Lots of sun. Good thing I’m screening up every day. I stopped under a shady tree for a banana. This one was firmer than the first one

The last few miles before the downhill into the Pinnacles were daunting. I had to unclip, and stop on the hill to rest. Something I didn’t do even once on the TransAmerica trail when young. In fact, I never even used the granny gear until Hoosier Pass. But now I know why they call it a granny. Because I’m a senior citizen, and need it.

campground full
This often doesn’t apply to cyclists or people on foot.  But in fact, there was no hiker-biker area.
After surveying a bunch of sites, I decided to ask Roy and Rita Romel whether I could pitch a tent on the edge of their space.
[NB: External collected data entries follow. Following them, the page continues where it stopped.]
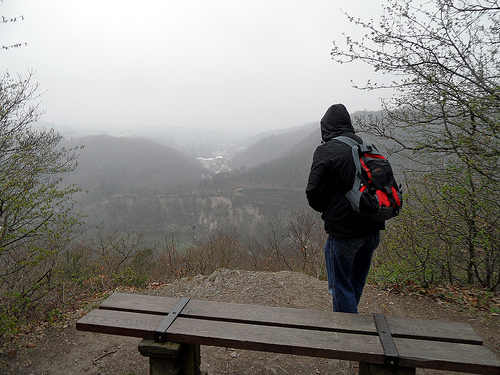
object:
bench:
[75, 290, 495, 374]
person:
[305, 103, 401, 314]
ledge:
[117, 268, 496, 330]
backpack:
[336, 135, 402, 219]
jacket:
[304, 103, 403, 235]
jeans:
[323, 229, 382, 313]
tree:
[0, 0, 124, 374]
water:
[192, 154, 226, 163]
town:
[198, 145, 241, 179]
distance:
[0, 0, 499, 271]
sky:
[0, 0, 491, 143]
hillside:
[199, 147, 325, 209]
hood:
[320, 103, 362, 139]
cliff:
[112, 267, 500, 327]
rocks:
[172, 271, 204, 283]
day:
[0, 0, 499, 375]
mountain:
[31, 132, 224, 198]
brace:
[153, 295, 189, 341]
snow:
[200, 192, 231, 210]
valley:
[138, 122, 310, 276]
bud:
[20, 13, 24, 22]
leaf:
[429, 274, 495, 288]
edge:
[213, 266, 299, 274]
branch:
[25, 69, 35, 89]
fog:
[0, 0, 499, 307]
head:
[320, 102, 353, 141]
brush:
[368, 196, 438, 291]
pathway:
[0, 268, 499, 375]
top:
[0, 0, 81, 155]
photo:
[1, 1, 498, 374]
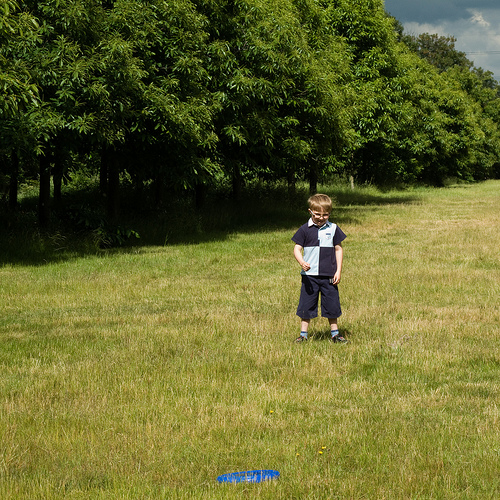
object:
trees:
[1, 0, 499, 247]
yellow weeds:
[268, 405, 276, 415]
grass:
[5, 386, 80, 493]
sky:
[403, 1, 499, 80]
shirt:
[290, 219, 349, 278]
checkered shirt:
[290, 218, 347, 275]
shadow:
[307, 327, 352, 342]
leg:
[319, 277, 342, 333]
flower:
[295, 450, 304, 462]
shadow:
[3, 183, 421, 267]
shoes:
[330, 329, 346, 344]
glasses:
[309, 210, 332, 219]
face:
[312, 212, 327, 226]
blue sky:
[390, 0, 500, 47]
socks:
[330, 330, 340, 337]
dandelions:
[262, 404, 327, 464]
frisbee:
[214, 468, 279, 484]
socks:
[299, 330, 307, 338]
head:
[307, 193, 332, 226]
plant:
[93, 220, 140, 254]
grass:
[412, 187, 497, 277]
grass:
[119, 243, 232, 284]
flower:
[313, 450, 324, 456]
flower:
[318, 442, 328, 451]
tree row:
[1, 0, 498, 257]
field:
[0, 171, 497, 497]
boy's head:
[307, 194, 332, 227]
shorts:
[297, 277, 340, 318]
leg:
[296, 276, 319, 335]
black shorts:
[294, 274, 341, 321]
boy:
[289, 192, 350, 343]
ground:
[0, 179, 499, 500]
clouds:
[464, 40, 484, 54]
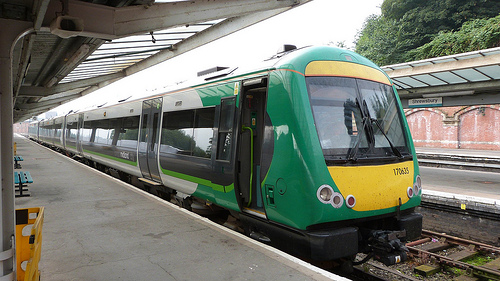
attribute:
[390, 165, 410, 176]
numbers — black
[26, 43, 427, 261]
train — green, yellow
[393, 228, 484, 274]
tracks — rusted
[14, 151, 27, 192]
benches — blue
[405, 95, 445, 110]
sign — green, white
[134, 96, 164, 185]
doors — gray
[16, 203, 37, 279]
moving crates — yellow, black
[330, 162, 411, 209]
section — yellow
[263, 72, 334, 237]
section — green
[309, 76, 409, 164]
windshield — large, clear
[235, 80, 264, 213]
door — open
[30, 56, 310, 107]
top section — gray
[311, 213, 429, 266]
front — black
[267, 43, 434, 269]
train — green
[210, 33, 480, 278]
train — green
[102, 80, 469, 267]
train — green, yellow, white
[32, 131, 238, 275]
platform — elevated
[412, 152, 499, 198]
platform — elevated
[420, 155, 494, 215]
platform — elevated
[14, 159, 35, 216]
wood bench — green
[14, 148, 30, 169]
wood bench — green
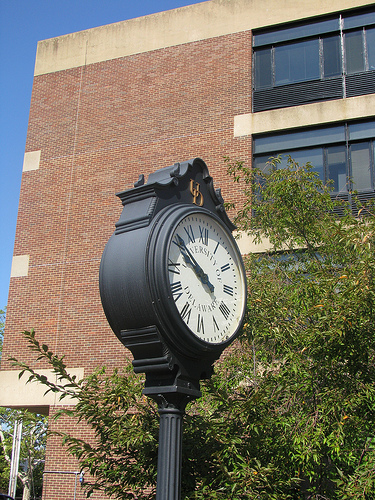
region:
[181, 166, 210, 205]
UD on the clock.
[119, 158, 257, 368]
The frame is black.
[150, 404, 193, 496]
The pole is black.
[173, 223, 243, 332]
The numbers are Roman Numerals.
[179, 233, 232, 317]
University of Delaware on the clock.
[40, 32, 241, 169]
The building is brick.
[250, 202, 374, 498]
The leaves are green.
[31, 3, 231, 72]
Tan on the building.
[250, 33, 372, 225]
Windows on the building.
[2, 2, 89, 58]
The sky is white.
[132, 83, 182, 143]
4 story red brick building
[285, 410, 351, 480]
leafy tree with small leaves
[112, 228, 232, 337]
black and white clock on pole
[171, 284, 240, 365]
face of clock has roman numerals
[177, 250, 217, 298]
black hands on clock face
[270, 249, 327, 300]
windows partially hidden by tree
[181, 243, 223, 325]
black words on white face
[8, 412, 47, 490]
tree near brick building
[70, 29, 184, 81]
tan border at top of roof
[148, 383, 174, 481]
pole is black and ornate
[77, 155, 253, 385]
a clock on a pole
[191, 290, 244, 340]
clock numbers on a clock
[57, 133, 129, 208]
bricks on a building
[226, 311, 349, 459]
tree beside the clock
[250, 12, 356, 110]
window in a building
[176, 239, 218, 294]
hands on a clock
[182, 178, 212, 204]
letters on a clock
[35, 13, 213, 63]
concert edge of roof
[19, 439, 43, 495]
a tree behind the building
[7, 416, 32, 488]
a metal pole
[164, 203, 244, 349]
clock with roman numerals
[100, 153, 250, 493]
fancy black clock on street pole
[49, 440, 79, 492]
exterior brick wall on a building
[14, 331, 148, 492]
green tree branches sticking out of a tree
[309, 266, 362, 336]
orange and green leaves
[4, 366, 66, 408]
large beige brick on wall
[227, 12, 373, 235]
large dark windows on a building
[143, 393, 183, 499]
steel pole holding clock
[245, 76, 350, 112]
black vent on a window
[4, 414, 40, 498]
light wood tree branches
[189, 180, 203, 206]
Golden U and D letters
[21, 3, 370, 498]
big brick building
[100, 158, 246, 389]
a black metal clock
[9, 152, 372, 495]
a green tree behind the clock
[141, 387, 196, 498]
a pole with a clock on it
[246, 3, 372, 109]
big windows on the front of the building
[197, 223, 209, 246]
the 12th hour mark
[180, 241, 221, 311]
"university of Delaware" written on the clock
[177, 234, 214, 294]
hands of the clock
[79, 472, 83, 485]
blue light on the building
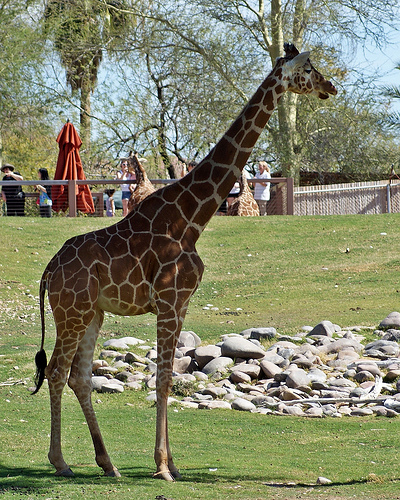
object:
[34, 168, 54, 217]
girl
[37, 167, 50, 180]
hair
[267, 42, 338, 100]
head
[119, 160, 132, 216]
person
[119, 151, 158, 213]
giraffe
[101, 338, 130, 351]
rocks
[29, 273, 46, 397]
tail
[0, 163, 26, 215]
man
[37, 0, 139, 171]
trees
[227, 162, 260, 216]
giraffe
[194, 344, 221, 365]
rocks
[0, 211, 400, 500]
ground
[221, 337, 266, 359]
rock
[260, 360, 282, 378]
rock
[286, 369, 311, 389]
rock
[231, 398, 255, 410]
rock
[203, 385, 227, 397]
rock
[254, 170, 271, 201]
shirt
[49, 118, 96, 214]
red umbrella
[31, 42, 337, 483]
giraffe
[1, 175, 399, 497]
fenced area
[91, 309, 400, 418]
rock pile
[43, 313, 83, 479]
legs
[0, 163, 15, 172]
hat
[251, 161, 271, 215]
person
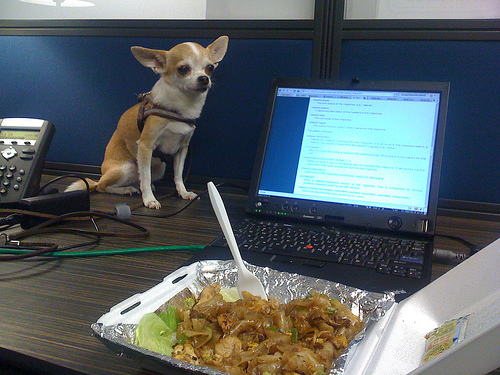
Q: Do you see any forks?
A: Yes, there is a fork.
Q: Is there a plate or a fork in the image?
A: Yes, there is a fork.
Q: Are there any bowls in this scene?
A: No, there are no bowls.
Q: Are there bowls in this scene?
A: No, there are no bowls.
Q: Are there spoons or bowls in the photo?
A: No, there are no bowls or spoons.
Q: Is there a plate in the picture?
A: No, there are no plates.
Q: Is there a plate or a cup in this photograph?
A: No, there are no plates or cups.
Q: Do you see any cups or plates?
A: No, there are no plates or cups.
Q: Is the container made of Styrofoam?
A: Yes, the container is made of styrofoam.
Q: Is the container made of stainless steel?
A: No, the container is made of styrofoam.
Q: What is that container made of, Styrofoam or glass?
A: The container is made of styrofoam.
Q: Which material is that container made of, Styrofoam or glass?
A: The container is made of styrofoam.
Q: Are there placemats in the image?
A: No, there are no placemats.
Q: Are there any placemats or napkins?
A: No, there are no placemats or napkins.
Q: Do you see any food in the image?
A: Yes, there is food.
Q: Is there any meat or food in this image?
A: Yes, there is food.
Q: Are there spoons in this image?
A: No, there are no spoons.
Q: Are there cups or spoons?
A: No, there are no spoons or cups.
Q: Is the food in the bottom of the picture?
A: Yes, the food is in the bottom of the image.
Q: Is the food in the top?
A: No, the food is in the bottom of the image.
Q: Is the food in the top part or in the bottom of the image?
A: The food is in the bottom of the image.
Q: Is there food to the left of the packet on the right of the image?
A: Yes, there is food to the left of the packet.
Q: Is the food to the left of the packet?
A: Yes, the food is to the left of the packet.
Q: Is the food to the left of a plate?
A: No, the food is to the left of the packet.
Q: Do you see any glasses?
A: No, there are no glasses.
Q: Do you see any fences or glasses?
A: No, there are no glasses or fences.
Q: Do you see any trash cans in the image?
A: No, there are no trash cans.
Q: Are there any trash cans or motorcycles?
A: No, there are no trash cans or motorcycles.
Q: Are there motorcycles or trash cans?
A: No, there are no trash cans or motorcycles.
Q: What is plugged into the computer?
A: The cable is plugged into the computer.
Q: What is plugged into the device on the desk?
A: The cable is plugged into the computer.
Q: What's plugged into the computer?
A: The cable is plugged into the computer.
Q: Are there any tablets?
A: No, there are no tablets.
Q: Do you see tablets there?
A: No, there are no tablets.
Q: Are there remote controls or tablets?
A: No, there are no tablets or remote controls.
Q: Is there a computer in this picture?
A: Yes, there is a computer.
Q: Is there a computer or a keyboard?
A: Yes, there is a computer.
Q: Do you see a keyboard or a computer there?
A: Yes, there is a computer.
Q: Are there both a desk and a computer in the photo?
A: Yes, there are both a computer and a desk.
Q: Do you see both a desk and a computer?
A: Yes, there are both a computer and a desk.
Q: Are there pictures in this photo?
A: No, there are no pictures.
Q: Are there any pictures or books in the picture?
A: No, there are no pictures or books.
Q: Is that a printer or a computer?
A: That is a computer.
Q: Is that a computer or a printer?
A: That is a computer.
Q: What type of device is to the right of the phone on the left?
A: The device is a computer.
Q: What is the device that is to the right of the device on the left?
A: The device is a computer.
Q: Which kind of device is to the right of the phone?
A: The device is a computer.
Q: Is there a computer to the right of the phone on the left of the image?
A: Yes, there is a computer to the right of the phone.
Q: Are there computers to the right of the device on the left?
A: Yes, there is a computer to the right of the phone.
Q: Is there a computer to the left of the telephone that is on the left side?
A: No, the computer is to the right of the phone.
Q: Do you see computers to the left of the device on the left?
A: No, the computer is to the right of the phone.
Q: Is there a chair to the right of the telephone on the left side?
A: No, there is a computer to the right of the telephone.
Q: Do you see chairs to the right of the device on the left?
A: No, there is a computer to the right of the telephone.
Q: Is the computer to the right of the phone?
A: Yes, the computer is to the right of the phone.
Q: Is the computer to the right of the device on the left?
A: Yes, the computer is to the right of the phone.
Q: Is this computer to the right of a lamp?
A: No, the computer is to the right of the phone.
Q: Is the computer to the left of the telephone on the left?
A: No, the computer is to the right of the telephone.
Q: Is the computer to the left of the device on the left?
A: No, the computer is to the right of the telephone.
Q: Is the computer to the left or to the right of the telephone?
A: The computer is to the right of the telephone.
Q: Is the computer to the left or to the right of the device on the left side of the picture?
A: The computer is to the right of the telephone.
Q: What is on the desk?
A: The computer is on the desk.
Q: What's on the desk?
A: The computer is on the desk.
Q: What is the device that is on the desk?
A: The device is a computer.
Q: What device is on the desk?
A: The device is a computer.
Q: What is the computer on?
A: The computer is on the desk.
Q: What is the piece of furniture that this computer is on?
A: The piece of furniture is a desk.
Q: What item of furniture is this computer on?
A: The computer is on the desk.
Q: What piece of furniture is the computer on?
A: The computer is on the desk.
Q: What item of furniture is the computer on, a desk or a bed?
A: The computer is on a desk.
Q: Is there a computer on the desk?
A: Yes, there is a computer on the desk.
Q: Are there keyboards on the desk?
A: No, there is a computer on the desk.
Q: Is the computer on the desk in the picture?
A: Yes, the computer is on the desk.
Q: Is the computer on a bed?
A: No, the computer is on the desk.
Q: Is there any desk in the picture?
A: Yes, there is a desk.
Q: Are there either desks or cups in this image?
A: Yes, there is a desk.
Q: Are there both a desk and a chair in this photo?
A: No, there is a desk but no chairs.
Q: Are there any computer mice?
A: No, there are no computer mice.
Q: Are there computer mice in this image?
A: No, there are no computer mice.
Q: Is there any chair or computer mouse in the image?
A: No, there are no computer mice or chairs.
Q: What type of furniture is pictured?
A: The furniture is a desk.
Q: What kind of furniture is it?
A: The piece of furniture is a desk.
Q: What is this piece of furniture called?
A: That is a desk.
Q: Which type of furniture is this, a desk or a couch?
A: That is a desk.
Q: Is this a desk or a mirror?
A: This is a desk.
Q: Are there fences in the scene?
A: No, there are no fences.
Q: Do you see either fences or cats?
A: No, there are no fences or cats.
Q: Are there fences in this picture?
A: No, there are no fences.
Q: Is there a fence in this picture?
A: No, there are no fences.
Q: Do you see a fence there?
A: No, there are no fences.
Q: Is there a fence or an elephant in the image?
A: No, there are no fences or elephants.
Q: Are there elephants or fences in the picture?
A: No, there are no fences or elephants.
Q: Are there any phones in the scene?
A: Yes, there is a phone.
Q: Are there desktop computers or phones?
A: Yes, there is a phone.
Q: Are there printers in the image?
A: No, there are no printers.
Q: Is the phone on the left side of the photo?
A: Yes, the phone is on the left of the image.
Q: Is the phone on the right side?
A: No, the phone is on the left of the image.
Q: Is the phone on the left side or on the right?
A: The phone is on the left of the image.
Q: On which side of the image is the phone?
A: The phone is on the left of the image.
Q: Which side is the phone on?
A: The phone is on the left of the image.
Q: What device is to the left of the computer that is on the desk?
A: The device is a phone.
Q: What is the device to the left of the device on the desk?
A: The device is a phone.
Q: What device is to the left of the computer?
A: The device is a phone.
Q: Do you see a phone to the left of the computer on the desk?
A: Yes, there is a phone to the left of the computer.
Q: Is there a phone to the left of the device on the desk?
A: Yes, there is a phone to the left of the computer.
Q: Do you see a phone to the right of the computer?
A: No, the phone is to the left of the computer.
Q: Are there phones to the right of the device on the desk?
A: No, the phone is to the left of the computer.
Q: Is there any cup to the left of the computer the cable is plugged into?
A: No, there is a phone to the left of the computer.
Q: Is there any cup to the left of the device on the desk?
A: No, there is a phone to the left of the computer.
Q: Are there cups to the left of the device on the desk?
A: No, there is a phone to the left of the computer.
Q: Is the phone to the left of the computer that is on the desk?
A: Yes, the phone is to the left of the computer.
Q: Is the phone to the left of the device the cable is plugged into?
A: Yes, the phone is to the left of the computer.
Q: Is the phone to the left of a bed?
A: No, the phone is to the left of the computer.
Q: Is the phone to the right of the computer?
A: No, the phone is to the left of the computer.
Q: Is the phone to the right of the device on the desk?
A: No, the phone is to the left of the computer.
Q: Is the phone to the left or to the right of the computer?
A: The phone is to the left of the computer.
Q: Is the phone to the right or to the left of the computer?
A: The phone is to the left of the computer.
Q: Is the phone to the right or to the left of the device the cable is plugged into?
A: The phone is to the left of the computer.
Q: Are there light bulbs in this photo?
A: No, there are no light bulbs.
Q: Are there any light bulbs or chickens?
A: No, there are no light bulbs or chickens.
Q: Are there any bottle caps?
A: No, there are no bottle caps.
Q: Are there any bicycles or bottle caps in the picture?
A: No, there are no bottle caps or bicycles.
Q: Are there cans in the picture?
A: No, there are no cans.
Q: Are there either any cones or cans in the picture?
A: No, there are no cans or cones.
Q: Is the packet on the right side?
A: Yes, the packet is on the right of the image.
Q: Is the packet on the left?
A: No, the packet is on the right of the image.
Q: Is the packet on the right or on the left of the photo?
A: The packet is on the right of the image.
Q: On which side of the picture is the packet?
A: The packet is on the right of the image.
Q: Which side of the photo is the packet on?
A: The packet is on the right of the image.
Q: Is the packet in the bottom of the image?
A: Yes, the packet is in the bottom of the image.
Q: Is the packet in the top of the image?
A: No, the packet is in the bottom of the image.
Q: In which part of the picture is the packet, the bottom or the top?
A: The packet is in the bottom of the image.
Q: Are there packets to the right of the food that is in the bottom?
A: Yes, there is a packet to the right of the food.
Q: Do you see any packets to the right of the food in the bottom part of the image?
A: Yes, there is a packet to the right of the food.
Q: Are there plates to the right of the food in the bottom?
A: No, there is a packet to the right of the food.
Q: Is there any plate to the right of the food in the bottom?
A: No, there is a packet to the right of the food.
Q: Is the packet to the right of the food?
A: Yes, the packet is to the right of the food.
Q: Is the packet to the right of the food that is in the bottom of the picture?
A: Yes, the packet is to the right of the food.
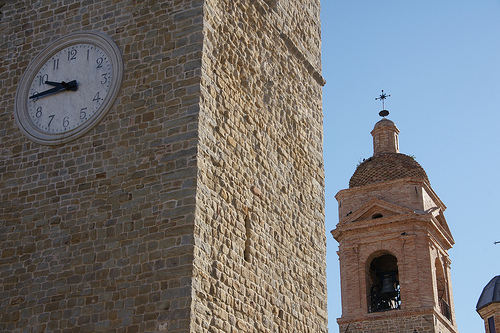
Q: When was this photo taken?
A: 9:45am.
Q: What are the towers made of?
A: Brick.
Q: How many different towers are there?
A: Two.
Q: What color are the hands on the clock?
A: They are black.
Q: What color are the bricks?
A: Tan.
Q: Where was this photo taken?
A: In a town.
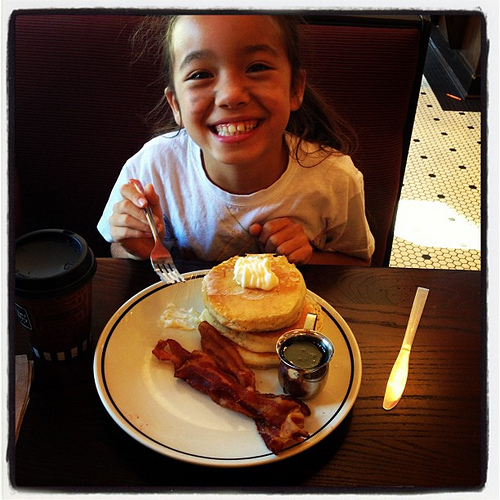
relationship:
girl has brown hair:
[85, 15, 385, 257] [291, 36, 301, 76]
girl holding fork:
[85, 15, 385, 257] [148, 225, 182, 283]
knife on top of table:
[365, 278, 440, 418] [370, 450, 438, 484]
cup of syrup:
[276, 327, 340, 390] [289, 339, 318, 364]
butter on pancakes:
[228, 254, 285, 292] [202, 251, 315, 333]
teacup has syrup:
[276, 327, 340, 390] [289, 339, 318, 364]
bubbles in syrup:
[299, 346, 311, 357] [289, 339, 318, 364]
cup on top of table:
[276, 327, 340, 390] [10, 257, 483, 489]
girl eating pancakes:
[85, 15, 385, 257] [202, 251, 315, 333]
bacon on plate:
[159, 331, 242, 393] [146, 276, 188, 294]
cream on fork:
[156, 269, 181, 282] [148, 225, 182, 283]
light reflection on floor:
[406, 204, 468, 257] [420, 140, 465, 185]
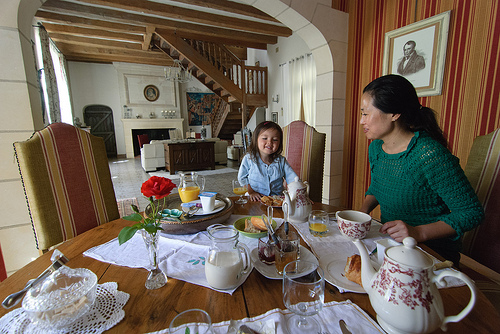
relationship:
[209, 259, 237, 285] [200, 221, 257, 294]
milk in pitcher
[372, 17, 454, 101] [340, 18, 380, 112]
portrait on wall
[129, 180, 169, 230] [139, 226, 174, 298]
flower in vase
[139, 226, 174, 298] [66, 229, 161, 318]
vase on table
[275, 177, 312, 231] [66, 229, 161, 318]
teapot on table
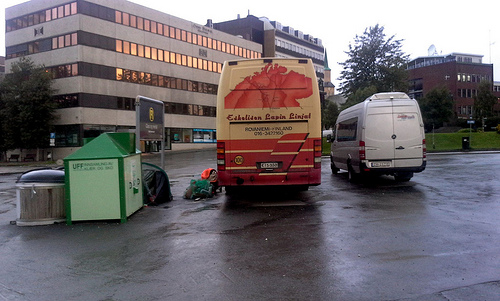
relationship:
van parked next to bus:
[331, 88, 427, 176] [220, 46, 326, 204]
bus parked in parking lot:
[220, 46, 326, 204] [8, 150, 500, 301]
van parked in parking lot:
[331, 88, 427, 176] [8, 150, 500, 301]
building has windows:
[0, 1, 264, 148] [8, 6, 227, 113]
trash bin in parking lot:
[64, 132, 148, 221] [8, 150, 500, 301]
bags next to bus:
[184, 170, 217, 201] [220, 46, 326, 204]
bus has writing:
[220, 46, 326, 204] [225, 112, 308, 134]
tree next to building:
[4, 60, 58, 156] [0, 1, 264, 148]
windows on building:
[8, 6, 227, 113] [0, 1, 264, 148]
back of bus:
[219, 62, 319, 184] [220, 46, 326, 204]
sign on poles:
[139, 103, 162, 138] [133, 97, 170, 171]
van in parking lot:
[331, 88, 427, 176] [8, 150, 500, 301]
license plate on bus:
[262, 162, 280, 171] [220, 46, 326, 204]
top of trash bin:
[70, 132, 140, 157] [64, 132, 148, 221]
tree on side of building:
[4, 60, 58, 156] [0, 1, 264, 148]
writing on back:
[225, 112, 308, 134] [219, 62, 319, 184]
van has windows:
[331, 88, 427, 176] [333, 116, 357, 144]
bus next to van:
[220, 46, 326, 204] [331, 88, 427, 176]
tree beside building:
[4, 60, 58, 156] [0, 1, 264, 148]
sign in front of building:
[139, 103, 162, 138] [0, 1, 264, 148]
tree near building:
[4, 60, 58, 156] [0, 1, 264, 148]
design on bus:
[225, 68, 309, 110] [220, 46, 326, 204]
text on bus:
[243, 125, 296, 137] [220, 46, 326, 204]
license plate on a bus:
[262, 162, 280, 171] [220, 46, 326, 204]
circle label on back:
[234, 152, 247, 164] [219, 62, 319, 184]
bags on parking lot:
[184, 170, 217, 201] [8, 150, 500, 301]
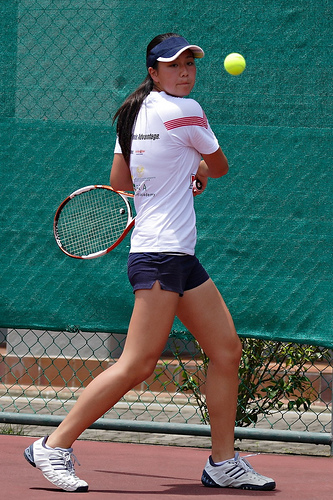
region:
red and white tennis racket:
[52, 181, 203, 263]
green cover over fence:
[0, 0, 331, 357]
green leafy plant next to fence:
[147, 312, 332, 450]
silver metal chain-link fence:
[1, 0, 332, 448]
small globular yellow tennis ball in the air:
[221, 51, 247, 77]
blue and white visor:
[145, 33, 204, 63]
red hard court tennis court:
[0, 430, 332, 499]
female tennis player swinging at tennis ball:
[21, 31, 277, 494]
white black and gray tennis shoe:
[197, 452, 279, 494]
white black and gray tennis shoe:
[22, 433, 89, 492]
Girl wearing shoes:
[15, 431, 282, 497]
They were in an RV, without a tent. They said sure, and wouldn’t take a dime.
This is Rita. Roy is holding the camera. They are both world travelers, having visited Thailand, South America, and too many other places to remember. They have a blog at
new shorts
I decided to just pitch the old pair of shorts in the background. That’s the last banana in my hand.
pinnacles dinner
This is my dinner, and tomorrow’s breakfast and lunch. I finished all the bananas already No cramps on the road, maybe it helped. I cut up the salami into slices, so it will be ready to eat tomorrow.

It’s now 9:30 pm, my teeth are brushed, and I’m going to turn in. 78 miles to San Miguel tomorrow, no services.

Miles: 57.0

(Visited 138 times, 1 visit(s) today)
  1. That first picture looks hot… and those food rations look skimpy…

    I’ve been to Pinnacles maybe three times now, all before it became a National Park. The last time was back in 2011, just after Fukushima, when dear daughter was home on break and we went down there to hike. The hills were all green, and in the park (at that time I think it was a National Monument) we kept splashing over (or through) little creek-like rivulets. It was a lovely day, perfect weather for hiking, and the rain didn’t start up again until we were driving home.

    I keep meaning to go back there, but now we’re getting into allergy season…

    1. It wasn’t too hot, as there was a light breeze. The killer was the hills. Unfortunately, I didn’t get to hike around Pinnacles. Just camped for the night, and left the next day out of necessity (only had enough food to last another day).